For another castle experience, you must visit Läckö Slott (Castle) because it is truly otherworldly to roam around and view this castle from the middle ages firsthand. It’s the best I’ve ever visited because it was the most authentic experience I’ve had since this castle doesn’t have cheesy attractions and gift shops. On the shores of Sweden’s largest lake, this medieval castle was like stepping back in time. During our tour, I couldn’t stop admiring the architecture and the massive mythical and battle-themed paintings, the angels flying all over the ceiling in the King’s Room, and the overall color schemes as we entered each room. The foundation was laid in 1298 and after the reformation in 1527, it became the home of King Gustav Vasa (the former King of Sweden) and his German queen, Catherine of Saxe-Lauenburg, who was only alive for 4 years as Queen until her death when, at 21-years-old and pregnant, she died from a fatal fall. The only reason I made the connection that there was a German living in the castle was when I viewed her prayer room, off of the master bedroom, that had German scriptures hand-painted all over the ceiling.

Photographer: Holly Becker

After King Gustav Vasa, Baron Hogenskild Bielke occupied Läckö Slott and then it was passed to Count Magnus Gabriel De la Gardie who is responsible for most of the decoration in the castle on display today. 

In addition to touring the gorgeous interior spaces, we visited the castle flower and vegetable gardens built along the lake in multiple layers framed by walls of stone and plants. The Head Gardener, Simone Irvine, showed us around, allowing us to taste the wonderful vegetables that were ready to be plucked for our dinner that evening in the nearby restaurant at Hotel Naturum where we were presented with the most fantastic dinner. The organic garden was inspiring to see but also to meet Simone, who has worked at Läckö Slott for twenty-five years, was very impressive. I admire his obvious love for gardening so much! 

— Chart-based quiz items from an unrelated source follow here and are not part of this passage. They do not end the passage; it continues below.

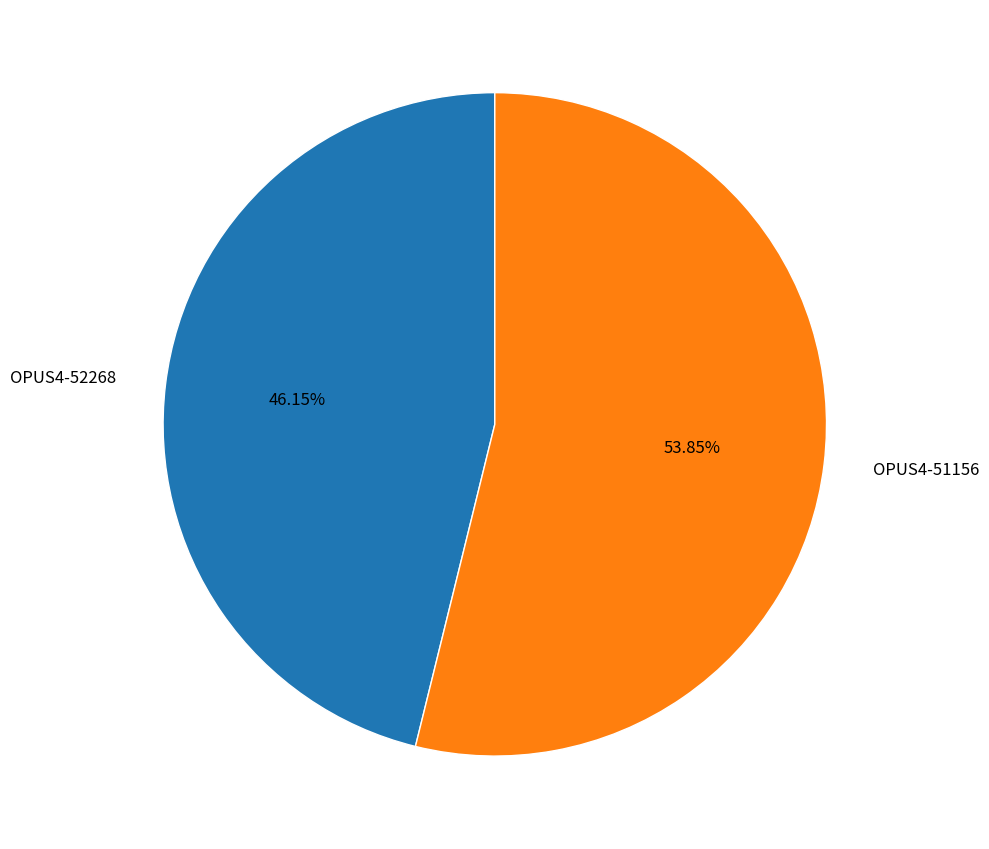

Is the sum of OPUS4-52268 and OPUS4-51156 greater than half?

Yes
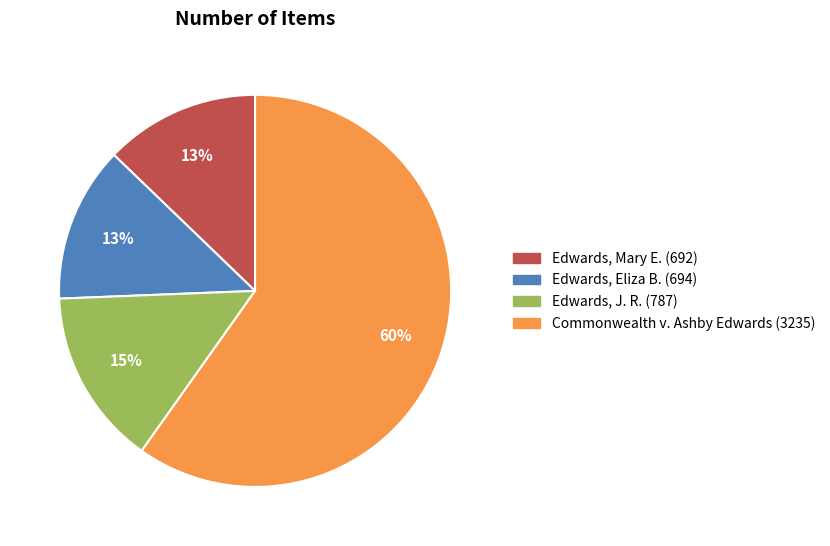

To the nearest percent, what percentage of the pie is Edwards, Eliza B. (694)?

13%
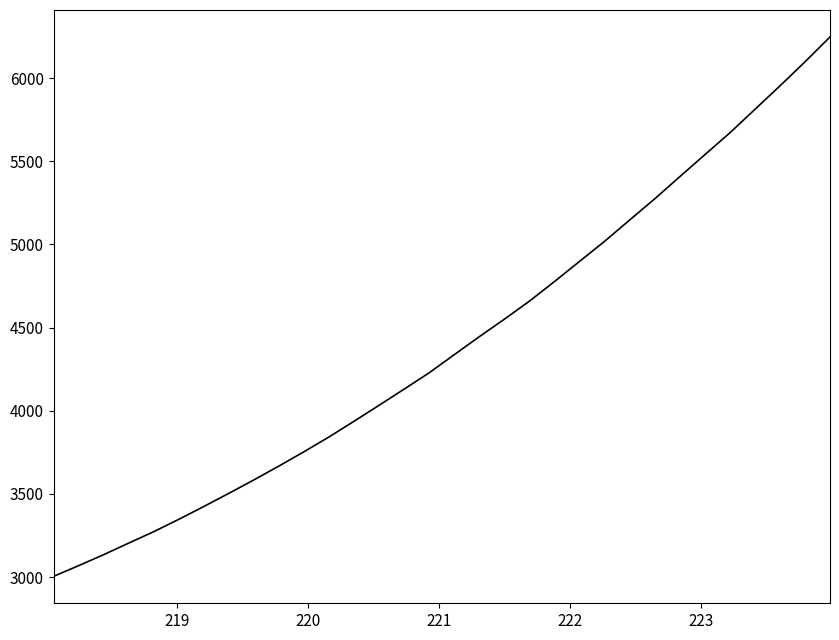

How many lines are shown in the chart?

1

Although you cannot sleep in Läckö Slott, you need not worry… Next door is the gorgeous Hotel Naturum Vänerskärgården Victoriahuset with large, welcoming rooms and delicious dining. For me, it was the views and the architecture of the building itself that stole my heart. I stood on my balcony breathing in the fresh air overlooking lake Vänern, the third largest lake in Europe. I could have spent a week in this hotel, it was so relaxing and cozy! Location: S-531 99 Lidköping, Sweden

Photographer: Holly Becker

See Borås

Located an hour outside of Gothenburg, Borås is best known for its history in textile manufacturing and so the Textile Fashion Center in Borås is a creative hub for culture, design, business and innovation. Known as, “Europe’s Leading Science Park For Textile and Fashion”, this energetic, forward-thinking complex houses an impressive Textil Museet (Textile Museum), which is a historical walk through time to “experience” the textile industry in Sweden. You can also find the Smart Textile Showroom which showcases the various technological advances being made in the world of textile design which allow materials to be more interactive with the world around them but also to help those wearing them – for instance, fabric that can cool down someone in extreme heat. Also in this mecca of textile design, you can take courses in textile and fashion from high school training all the way up to university level. Location: Skaraborgsvägen 3 a Borås

Adjacent to the Textile Fashion Center, you will find Pumphuset, where you can drink, dine or catch a live band. I loved their massive selection of craft beers and the food was delicious! Location: Viskastrandsgatan, 506 30 Borås

Photographer: Holly Becker

While in Borås, you must see all of the street art! This actually took me by surprise, as I normally associate large, gritty European cities as the hot spots for fascinating street art (Berlin, for instance). The juxtaposition of this clean, quaint little city with street art of all sizes, colors and themes was absolutely worth the trip to Borås alone. I highly suggest taking a guided tour for the “No Limits Street Art” tour -- you can get great exercise, see the city by foot and learn all about the art that you will see, literally, at every turn. My favorite was the mural by Dutch artist TelmoMiel called, “The Adventures of Nils Holgersson”.